Wir stellen fest, dass der türkische Arbeitnehmer, durch den Schwund der Kaufkraft der eigenen Währung immer weniger in der Tasche hat. Allein die Tatsache, dass die Strompreise durchschnittlich um 10% steigen zeigt auf, wie es um die türkische Bevölkerung bei diesen Mindestlöhnen steht.

Um nochmals zu unterstreichen.

Ausländische Direktinvestitionen für neue Projekte sind derzeit Mangelware. Nicht nur, dass die Türkei bankrott dasteht, auch die Tatsache, dass ein einziger das Sagen hat im Land, erschreckt die ausländischen Investoren. Das wird auch nicht besser werden, solange er bleibt.

So bleiben die Unternehmen, die schon in früheren Jahren in die Türkei kamen und ihre Produktionen aus dem EU hierhin verlagerten, die absoluten Gewinner, zumal die Werke in der Türkei existieren und lediglich etwas aufgestockt werden müssen, wenn man noch mehr aus Europa wegnimmt.

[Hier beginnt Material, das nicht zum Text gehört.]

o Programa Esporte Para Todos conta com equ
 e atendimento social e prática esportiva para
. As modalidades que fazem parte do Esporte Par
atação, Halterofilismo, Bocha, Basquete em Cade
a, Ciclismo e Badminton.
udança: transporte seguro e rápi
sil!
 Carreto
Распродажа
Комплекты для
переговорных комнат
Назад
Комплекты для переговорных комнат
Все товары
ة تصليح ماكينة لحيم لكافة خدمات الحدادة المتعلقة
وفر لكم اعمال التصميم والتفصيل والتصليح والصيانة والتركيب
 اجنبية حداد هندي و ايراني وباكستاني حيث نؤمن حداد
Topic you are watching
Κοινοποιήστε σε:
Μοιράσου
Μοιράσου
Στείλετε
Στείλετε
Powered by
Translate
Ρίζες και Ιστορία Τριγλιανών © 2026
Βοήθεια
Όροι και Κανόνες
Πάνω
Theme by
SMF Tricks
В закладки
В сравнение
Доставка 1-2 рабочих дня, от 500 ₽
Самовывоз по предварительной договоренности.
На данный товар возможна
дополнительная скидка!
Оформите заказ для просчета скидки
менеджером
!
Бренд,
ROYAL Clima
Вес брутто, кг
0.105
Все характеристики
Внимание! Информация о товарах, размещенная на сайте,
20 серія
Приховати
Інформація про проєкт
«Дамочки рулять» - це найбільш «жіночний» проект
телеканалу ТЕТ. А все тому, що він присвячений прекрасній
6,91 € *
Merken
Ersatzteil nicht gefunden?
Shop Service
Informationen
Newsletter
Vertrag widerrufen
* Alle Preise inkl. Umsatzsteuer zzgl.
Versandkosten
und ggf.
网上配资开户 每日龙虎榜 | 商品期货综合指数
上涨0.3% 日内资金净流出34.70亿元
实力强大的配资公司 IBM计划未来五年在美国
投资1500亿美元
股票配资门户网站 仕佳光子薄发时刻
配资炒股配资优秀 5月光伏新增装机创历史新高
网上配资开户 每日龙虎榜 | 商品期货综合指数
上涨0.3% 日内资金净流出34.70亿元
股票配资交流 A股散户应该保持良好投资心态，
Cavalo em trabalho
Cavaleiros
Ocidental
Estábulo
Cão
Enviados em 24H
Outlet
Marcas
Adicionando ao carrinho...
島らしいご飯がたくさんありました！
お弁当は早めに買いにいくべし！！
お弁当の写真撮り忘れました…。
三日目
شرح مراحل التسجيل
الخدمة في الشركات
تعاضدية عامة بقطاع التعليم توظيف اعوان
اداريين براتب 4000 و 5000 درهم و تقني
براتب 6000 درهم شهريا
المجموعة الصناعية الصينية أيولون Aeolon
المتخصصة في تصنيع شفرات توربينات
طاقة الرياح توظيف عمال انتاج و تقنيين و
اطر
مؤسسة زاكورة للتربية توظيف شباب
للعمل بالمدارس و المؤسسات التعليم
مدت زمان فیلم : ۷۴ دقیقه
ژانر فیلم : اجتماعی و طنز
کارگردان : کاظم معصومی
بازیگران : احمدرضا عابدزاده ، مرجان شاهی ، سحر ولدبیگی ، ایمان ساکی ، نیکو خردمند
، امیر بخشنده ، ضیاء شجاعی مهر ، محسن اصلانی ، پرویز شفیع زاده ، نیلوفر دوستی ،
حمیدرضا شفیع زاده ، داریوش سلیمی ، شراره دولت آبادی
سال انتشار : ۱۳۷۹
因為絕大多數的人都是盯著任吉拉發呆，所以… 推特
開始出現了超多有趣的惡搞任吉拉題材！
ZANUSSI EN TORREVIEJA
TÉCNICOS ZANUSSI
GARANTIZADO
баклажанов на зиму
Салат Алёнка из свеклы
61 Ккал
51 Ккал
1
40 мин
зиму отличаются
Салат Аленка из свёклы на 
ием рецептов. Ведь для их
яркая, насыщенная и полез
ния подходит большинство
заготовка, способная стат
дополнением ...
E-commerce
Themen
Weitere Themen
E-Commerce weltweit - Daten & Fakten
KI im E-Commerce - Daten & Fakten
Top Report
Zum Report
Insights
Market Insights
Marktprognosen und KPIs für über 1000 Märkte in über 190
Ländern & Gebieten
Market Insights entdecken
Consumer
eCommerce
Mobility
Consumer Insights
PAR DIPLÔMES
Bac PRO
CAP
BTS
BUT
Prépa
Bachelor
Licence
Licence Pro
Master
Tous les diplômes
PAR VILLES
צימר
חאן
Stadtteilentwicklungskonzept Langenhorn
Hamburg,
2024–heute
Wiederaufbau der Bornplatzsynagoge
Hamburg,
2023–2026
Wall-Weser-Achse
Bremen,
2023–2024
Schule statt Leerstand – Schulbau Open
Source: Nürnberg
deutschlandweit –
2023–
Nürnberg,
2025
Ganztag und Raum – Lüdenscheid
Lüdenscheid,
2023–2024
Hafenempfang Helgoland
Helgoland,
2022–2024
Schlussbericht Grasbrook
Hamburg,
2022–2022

Gehen z.B. in Österreich oder Deutschland durch die Verlagerung in die Türkei 10.000 Arbeitsplätze verloren, so werden in der Türkei lediglich 1.000 – 2.000 neue Arbeitsplätze erschaffen, wenn überhaupt. Denn es sind bei den bereits vorhandenen Werken reichlich Kapazitäten vorhanden. Einige Zusatzinvestitionen für neue Anlagen und GO!

Um aufzuzeigen, wie groß die Türkei-Erfahrung der o.g. Unternehmen ist… MAN ist seit 1966 in der Türkei und die BSH seit 1992 und Siemens gar ist seit 163 Jahren vor Ort.